Телефонный звонок прервал их беседу. На этот раз звонил в самом деле Иващенко. Он спрашивал, можно ли назначить встречу на понедельник. Понедельник был тяжелым днем. Саня выторговал вторник. Иващенко уточнил часы, когда будет в офисе и его можно будет застать.

Саня согласился, повесил трубку и со вздохом сообщил:

— Во вторник в одиннадцать едем в Москву! — И добавил: — Пока есть хоть немного времени, пойду поработаю.


Вторник выдался хмурым. Саня смотрел вперед на серую ленту дороги, мучился, что теряет драгоценное время, думал об Иващенко и сценарии с раздражением. И тут же себя успокаивал: нечего злиться и петушиться, сколько он сил на свой сценарий потратил! И если можно сделать это дело, нужно его сделать.

Вера и Сева на заднем сиденье никак не могли договориться, где им встречаться и откуда ехать в Посад, раз Сева должен забрать мольберт, папки, краски, а Вера — сумку с вещами.
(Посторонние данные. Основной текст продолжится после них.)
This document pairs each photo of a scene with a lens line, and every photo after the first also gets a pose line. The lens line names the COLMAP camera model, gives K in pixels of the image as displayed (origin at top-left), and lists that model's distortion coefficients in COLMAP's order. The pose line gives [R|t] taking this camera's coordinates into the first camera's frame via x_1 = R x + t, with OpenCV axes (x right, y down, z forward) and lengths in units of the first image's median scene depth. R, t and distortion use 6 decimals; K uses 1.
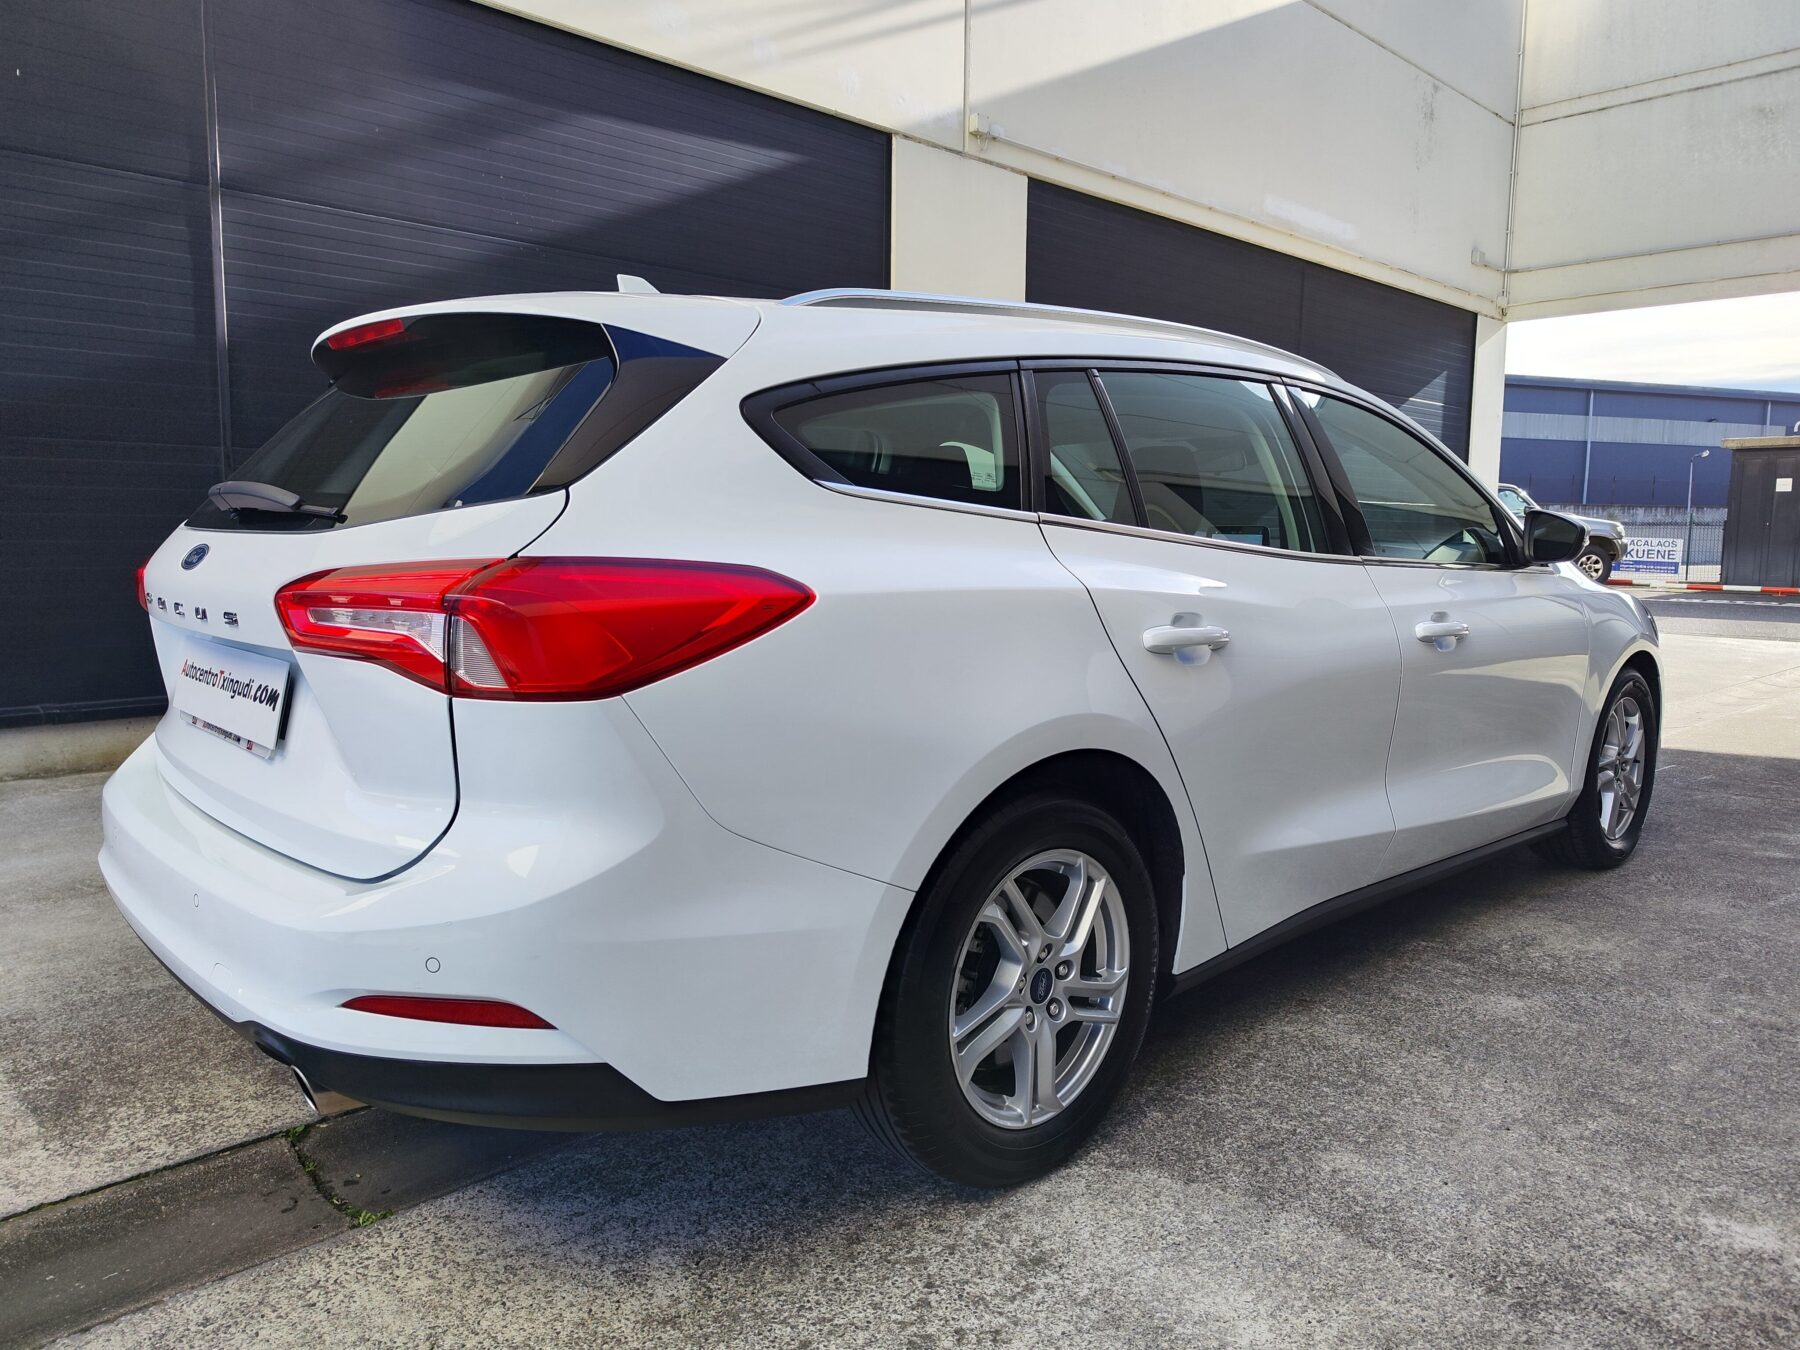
lens RADIAL K [[1226.9, 0, 900.0], [0, 1226.9, 675.0], [0, 0, 1]] dist [0.001464, 0.003870]
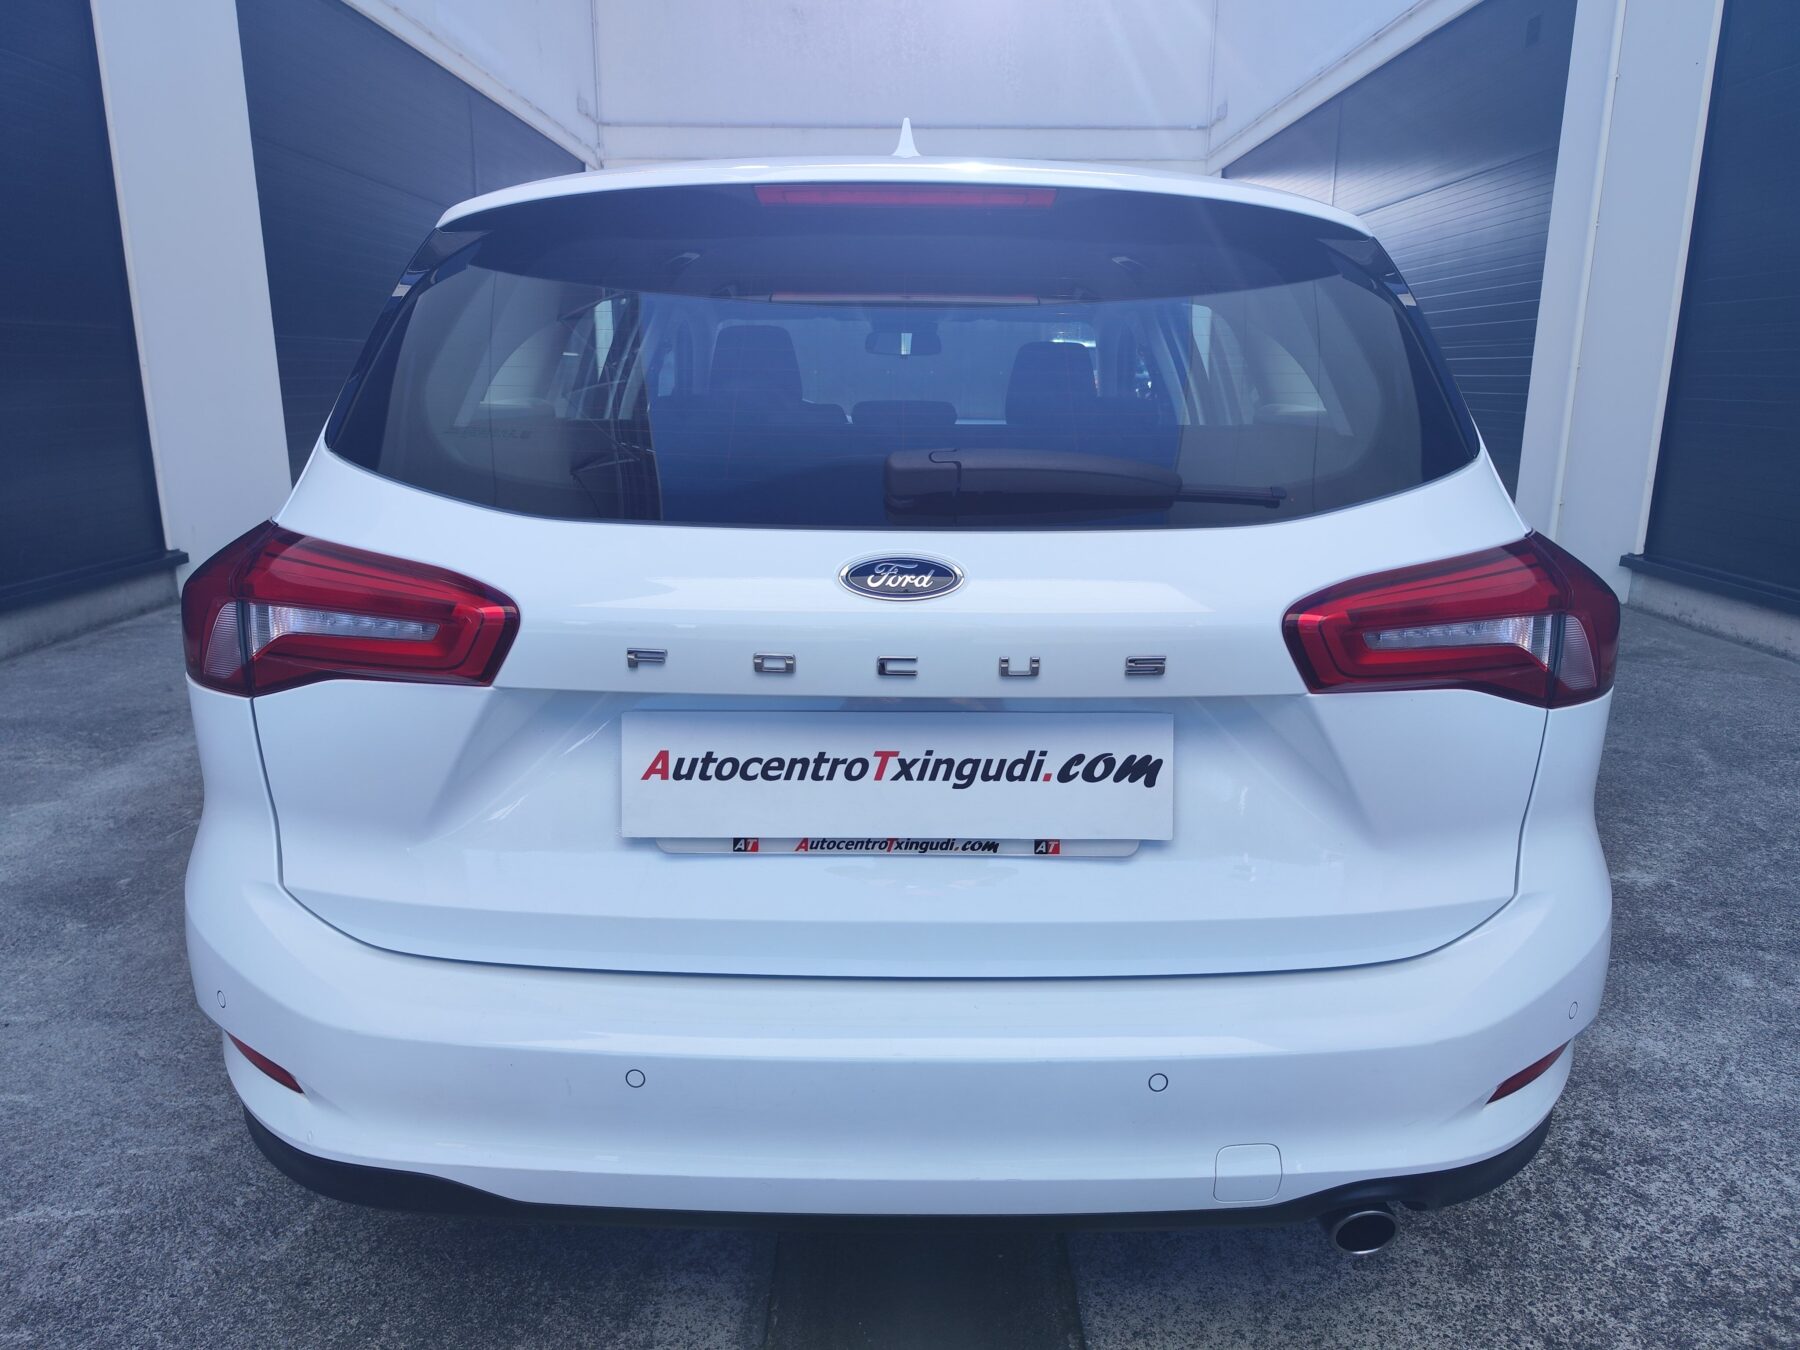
lens RADIAL K [[1226.9, 0, 900.0], [0, 1226.9, 675.0], [0, 0, 1]] dist [0.001464, 0.003870]
pose [[0.682406, -0.181557, 0.708067, -0.963158], [0.089353, 0.982118, 0.165713, -0.140822], [-0.725491, -0.049815, 0.686426, 0.564053]]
— Я заеду за вами в редакцию, — сказал Саня, не оборачиваясь, устав их слушать. — Ждите, пока не приеду. Если сумка подъемная, лучше забрать ее прямо сейчас. На обратном пути заглянем в мастерскую и заберем Севины причиндалы, раз их много. Только пусть все будет готово.
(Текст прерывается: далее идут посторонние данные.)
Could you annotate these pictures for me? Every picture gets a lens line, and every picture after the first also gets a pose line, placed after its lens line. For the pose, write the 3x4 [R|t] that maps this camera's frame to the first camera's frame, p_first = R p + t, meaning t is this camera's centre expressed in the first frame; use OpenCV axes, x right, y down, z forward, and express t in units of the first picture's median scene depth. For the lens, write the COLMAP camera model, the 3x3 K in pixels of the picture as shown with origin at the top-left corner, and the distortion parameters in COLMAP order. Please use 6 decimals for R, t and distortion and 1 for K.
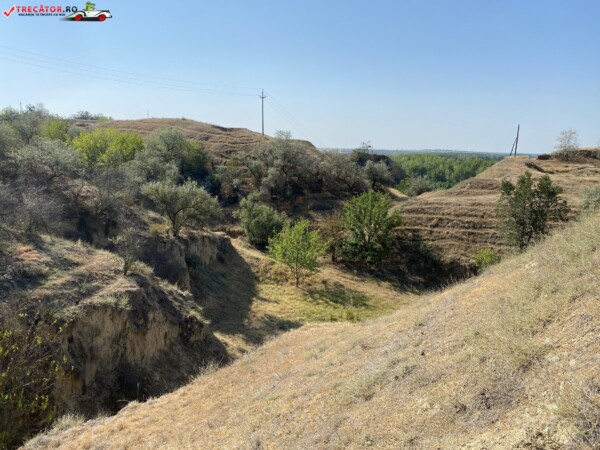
lens RADIAL K [[449.2, 0, 288.4], [0, 449.2, 222.4], [0, 0, 1]] dist [0.038562, -0.060177]
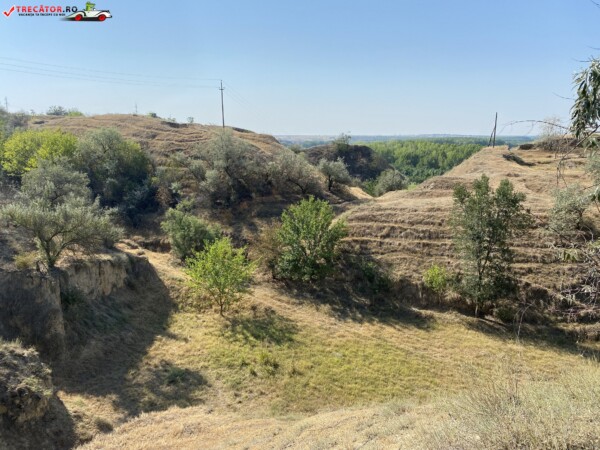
lens RADIAL K [[449.2, 0, 287.5], [0, 449.2, 217.1], [0, 0, 1]] dist [0.038562, -0.060177]
pose [[0.999708, -0.024117, 0.001703, 0.134050], [0.024092, 0.999621, 0.013304, -0.045298], [-0.002023, -0.013260, 0.999910, 0.131623]]
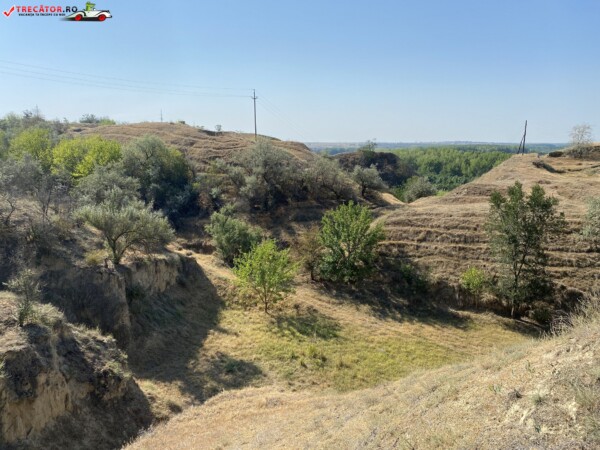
lens RADIAL K [[449.2, 0, 290.5], [0, 449.2, 217.7], [0, 0, 1]] dist [0.038562, -0.060177]
pose [[0.999227, -0.017115, -0.035400, 0.093670], [0.017076, 0.999853, -0.001413, -0.040556], [0.035419, 0.000808, 0.999372, 0.087912]]
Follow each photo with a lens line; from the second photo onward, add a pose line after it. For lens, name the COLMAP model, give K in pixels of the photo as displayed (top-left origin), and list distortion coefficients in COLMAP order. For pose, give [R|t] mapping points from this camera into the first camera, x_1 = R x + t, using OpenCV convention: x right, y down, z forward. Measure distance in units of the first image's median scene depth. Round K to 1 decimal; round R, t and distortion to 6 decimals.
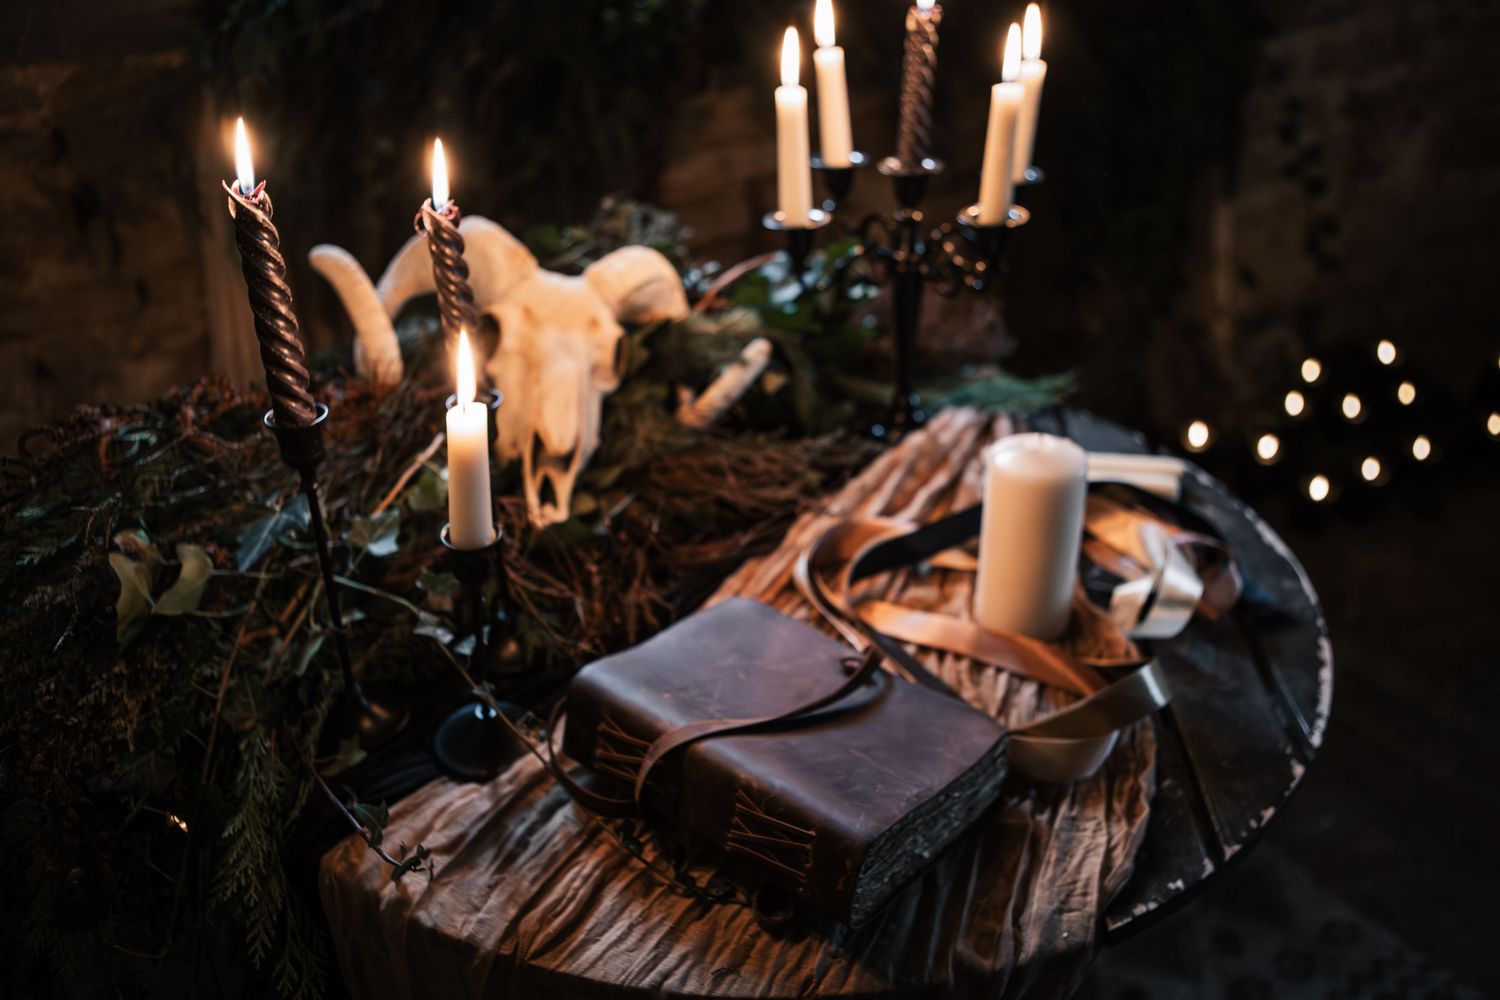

— Вот это я понимаю государственный ум! Вмиг разрешил все проблемы, — восхитился Сева. — Ну, тогда всем привет! Я высаживаюсь первым. Поеду в мастерскую своим ходом, соображу, что буду брать.
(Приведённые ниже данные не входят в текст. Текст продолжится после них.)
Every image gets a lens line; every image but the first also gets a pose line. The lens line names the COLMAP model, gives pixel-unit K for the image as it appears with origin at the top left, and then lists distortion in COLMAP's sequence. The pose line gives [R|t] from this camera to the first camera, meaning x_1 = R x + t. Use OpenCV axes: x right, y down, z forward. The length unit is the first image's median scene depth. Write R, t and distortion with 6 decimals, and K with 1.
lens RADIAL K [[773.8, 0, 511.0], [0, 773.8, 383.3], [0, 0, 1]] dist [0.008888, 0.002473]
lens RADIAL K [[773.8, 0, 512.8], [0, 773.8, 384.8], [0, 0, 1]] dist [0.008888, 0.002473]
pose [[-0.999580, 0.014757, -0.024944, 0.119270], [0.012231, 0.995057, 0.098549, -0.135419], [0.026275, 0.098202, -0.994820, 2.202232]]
Саня остановил машину, и Сева вышел на перекрестке. Вера попросила высадить ее поближе к центру. Она помахала ему на кольце, и Саня поехал дальше встречаться с Иващенко. Раздражение не проходило, он думал, что даром теряет время, что исход будет тот же, что всегда, и на черта сдалось ему дурацкое телевидение!


Вера не спеша перешла улицу по подземному переходу и направилась к остановке. По кольцу она как раз доберется до Курского, а оттуда рукой подать до Яковлевского переулка, где ее подруга снимает комнату в коммуналке. Когда Александр Павлович предположил, что она не знает центра, ей сделалось смешно, но возражать она не стала. Пусть как хочет, так и думает. Ей-то что! За полгода пешего хождения по Москве она успела не только узнать, но и полюбить ее. Ей нравилось бродить по улицам, разглядывать витрины. Москва казалась ей веселой, праздничной: мигают разноцветными огнями рекламы, толпится, торопится самый разный народ. Но и в Посаде жить неплохо. Где у нее еще будет за одну стряпню отдельная комната? Поживет сколько сможет, а там видно будет. С жильем она, стало быть, пока устроилась. Тут ее Всеволод Андреевич не обманул. Не зря обнадежил. Теперь нужна была работа. Ох, как нужна! Любая. И опять вся надежда на Всеволода Андреевича. Может, он ей и с работой поможет? Без денег какая жизнь, одни слезы!